> **Selection**:
U.S. $6,465,000.00   July 22, 2022

 

FOR VALUE RECEIVED, Inpixon, a Nevada corporation (“Borrower”), promises to pay in lawful money of the United States of America to the order of Streeterville Capital, LLC, a Utah limited liability company, or its successors or assigns (“Lender”), the principal sum of $6,465,000.00, together with all other amounts due under this Promissory Note (this “Note”). This Note is issued pursuant to that certain Note Purchase Agreement of even date herewith between Borrower and Lender (the “Purchase Agreement”).

 

1. PAYMENT. Borrower shall pay to Lender the entire outstanding balance of this Note on or before the date that is twelve (12) months from the date hereof (the “Maturity Date”). Borrower will make all payments of sums due hereunder to Lender at Lender’s address set forth in the Purchase Agreement, or at such other place as Lender may designate in writing. Unless otherwise agreed or required by applicable law, payments will be applied first to any unpaid collection costs and late charges, then to accrued interest and finally to principal.

 

2. INTEREST. Interest shall accrue on the outstanding balance of this Note at the rate of ten percent (10%) per annum from the date hereof until this Note is paid in full. Upon the occurrence of an Event of Default (as defined below), interest shall accrue on the outstanding balance of this Note at the lesser of the rate of twenty-two percent (22%) per annum or the maximum rate permitted by applicable law. All interest calculations hereunder shall be computed on the basis of a 360-day year comprised of twelve (12) thirty (30) day months, shall compound daily and shall be payable in accordance with the terms of this Note.

 

3. ORIGINAL ISSUE DISCOUNT; TRANSACTION EXPENSES. This Note carries an original issue discount of $1,450,000.00. In addition, Borrower agrees to pay $15,000.00 to Lender to cover Lender’s legal fees, accounting costs, due diligence, monitoring and other transaction costs incurred in connection with the purchase and sale of this Note, all of which amounts are included in the initial principal balance of this Note and are fully earned and payable as of the date hereof.

> **Exercises**:
1. Under the promissory note, what interest rate applies once an Event of Default occurs?
2. Continue the promissory note after its last sentence, keeping its numbered-section legal style.
The listing that comes next is separate material, unrelated to the promissory note.

> **Provided material**:
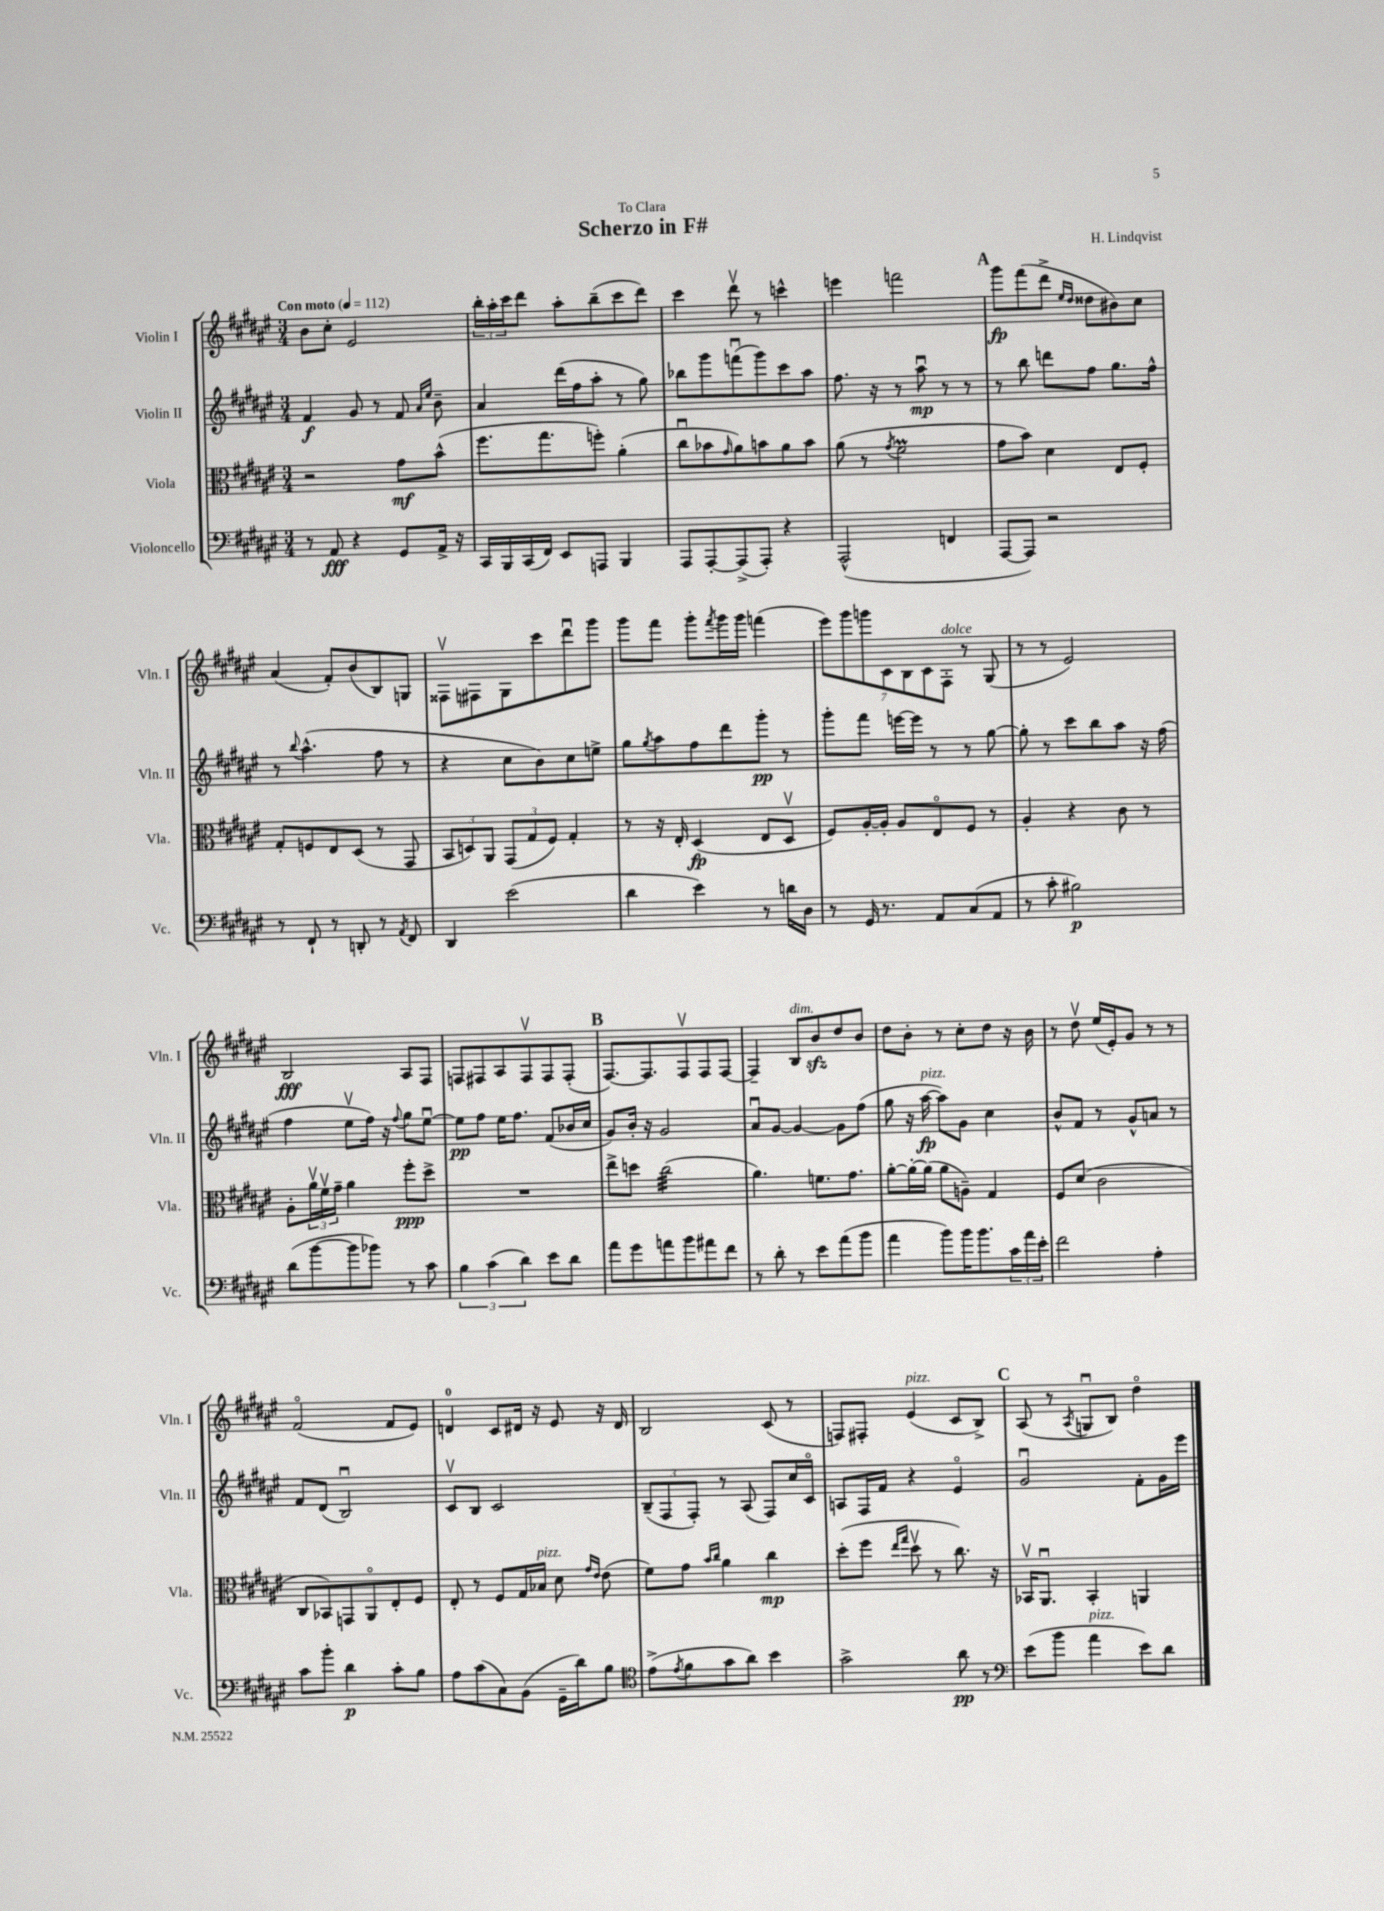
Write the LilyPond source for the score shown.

> **Outputs in order**:
1. The lesser of twenty-two percent (22%) per annum or the maximum rate permitted by applicable law.

2.
4. PREPAYMENT. Borrower may pay all or any portion of the amount owed earlier than it is due; provided that in the event Borrower elects to prepay all or any portion of the outstanding balance, it shall pay to Lender 115% of the portion of the outstanding balance Borrower elects to prepay. Early payments of less than all principal, fees and interest outstanding will not, unless agreed to by Lender in writing, relieve Borrower of Borrower’s remaining obligations hereunder.

 

5. REDEMPTIONS. Beginning on the date that is six (6) months from the date hereof and at the intervals indicated below until this Note is paid in full, Lender shall have the right to redeem, up to an aggregate of one third (1/3) of the initial principal balance of this Note each month (each monthly exercise, a “Monthly Redemption Amount”) by providing written notice (each, a “Monthly Redemption Notice”) delivered to Borrower by facsimile, email, mail, overnight courier, or personal delivery; provided, however, that if Lender does not exercise any Monthly Redemption Amount in its corresponding month then such Monthly Redemption Amount shall be available for Lender to redeem in any future month in addition to such future month’s Monthly Redemption Amount. Upon receipt of any Monthly Redemption Notice, Borrower shall pay the applicable Monthly Redemption Amount in cash to Lender within five (5) business days of Borrower’s receipt of such Monthly Redemption Notice.

 

 

 

 

6. Monitoring FeeS. Borrower shall be charged a separate fee equal to ten percent (10%) of the outstanding balance on the date that is six (6) months from the issuance date of this Note to cover Lender’s accounting, legal and other costs incurred in monitoring this Note based on the then-current outstanding balance of this Note. The foregoing fee shall automatically be added to the outstanding balance on each applicable date without any further action by either party.

 

7. EVENT OF DEFAULT. The occurrence of any of the following shall constitute an “Event of Default” under this Note:

 

(a) Failure to Pay. Borrower shall fail to pay when due, whether at stated maturity, upon acceleration or otherwise, any principal or interest payment, or any other payment required under the terms of this Note on the date due.

 

(b) Breaches of Covenants. Borrower or any other person or entity defaults or otherwise fails to observe or perform any covenant, obligation, condition or agreement of Borrower contained herein or in any other Transaction Document (as defined in the Purchase Agreement), only if such default or breach remains uncured for a period of at least five (5) Trading Days.

 

(c) Representations and Warranties. Any representation or warranty made by Borrower to Lender in this Note, the Purchase Agreement, any other Transaction Document, or any related agreement shall be false, incorrect, incomplete or misleading in any material respect when made or furnished.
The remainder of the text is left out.